According to GLAAD.org, "Trying to change a person's gender identity is no more successful than trying to change a person's sexual orientation -- it doesn't work. So most transgender people seek to bring their bodies more into alignment with their gender identity."
People under the transgender umbrella may also identify themselves as transsexual, and/or genderqueer. The best option is to identity the person by what they're comfortable with.
Identifying as transgender
It's hard to say exactly how many people are transgender in America. The Pew Research Center's "A Survey of LGBT Americans" admits that they make no attempt to estimate the share of the U.S. population that is LGBT (they interviewed almost 1,200 people). Other recent survey-based research reports have made estimates in the 3.5%-5% range.
However, this all depends on the willingness of LGBT individuals to disclose sexual orientation and gender identity.
With that said, "The Pew Research survey finds that 5% of LGBT respondents identify primarily as transgender; this is roughly consistent with other estimates of the proportion of the LGBT population that is transgender. Although there is limited data on the size of the transgender population, it is estimated that 0.3% of all American adults are transgender (Gates 2011)."
While the estimated number of transgender is slim, one can imagine that there are so many other individuals out there identifying as such, but scared to disclose the information to family and friends.
Need for Equality
The Jenner interview is a great step toward education and acceptance. While a lot of Jenner's supporters are taking to Twitter to show their solidarity for the reality star, transgender people still face tons of discrimination.
According to "Injustice at Every Turn," a report by the National Center for Transgender Equality and The Task Force:
- Transgender people are four times more likely to live in poverty.
- Transgender people experience unemployment at twice the rate of the general population, with rates for people of color up to four times the national unemployment rate.
- 90% of transgender people report experiencing harassment, mistreatment or discrimination on the job.
- 22% of respondents who have interacted with police reported harassment by police, with much higher rates reported by people of color. Almost half of the respondents (46%) reported being uncomfortable seeking police assistance.
- 41% of respondents reported attempting suicide, compared to 1.6% of the general population.
- Transgender people still cannot serve in the US Military.
Here are some comments from transgender individuals questioned in the Pew Research Study:
On Gender Identity
“It finally feels comfortable to be in my own body and head—I can be who I am, finally.”
–Transgender adult, age 24
“I have suffered most of my life in the wrong gender. Now I feel more at home in the world, though I must admit, not completely. There is still plenty of phobic feeling.”

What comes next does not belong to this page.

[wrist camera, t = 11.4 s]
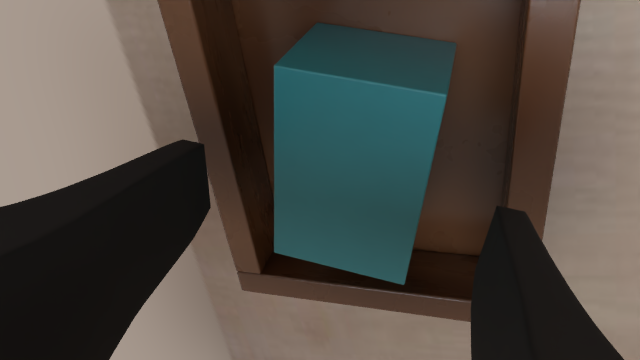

–Transgender adult, age 77
“Though I have not transitioned fully, being born as male but viewing things from a female perspective gives me a perspective from both vantage points. I am very empathetic because of my circumstance.”
–Transgender adult, age 56
“I wish I could have identified solely as male. Identifying as another gender is not easy.”
–Transgender adult, age 49
Push for Acceptance
The biggest sign of hope we see in the transgender movement is recent coverage of families acceptance for transgender kids and teens.
Like, Hunter Keith, 15, of Farmington, who used to be known as Olivia, told his parents that he could no longer live as a girl when he felt very much like a boy. His mother Roz Keith and his father Richard Keith have been supportive on his journey.
Or, Zay Crawford felt trapped in a boy’s body at a young age. With puberty fast approaching, she got an implant that suppressed the puberty process. Cincinnati.com follows the the family's journey and acceptance and understanding of their 12-year-old daughter.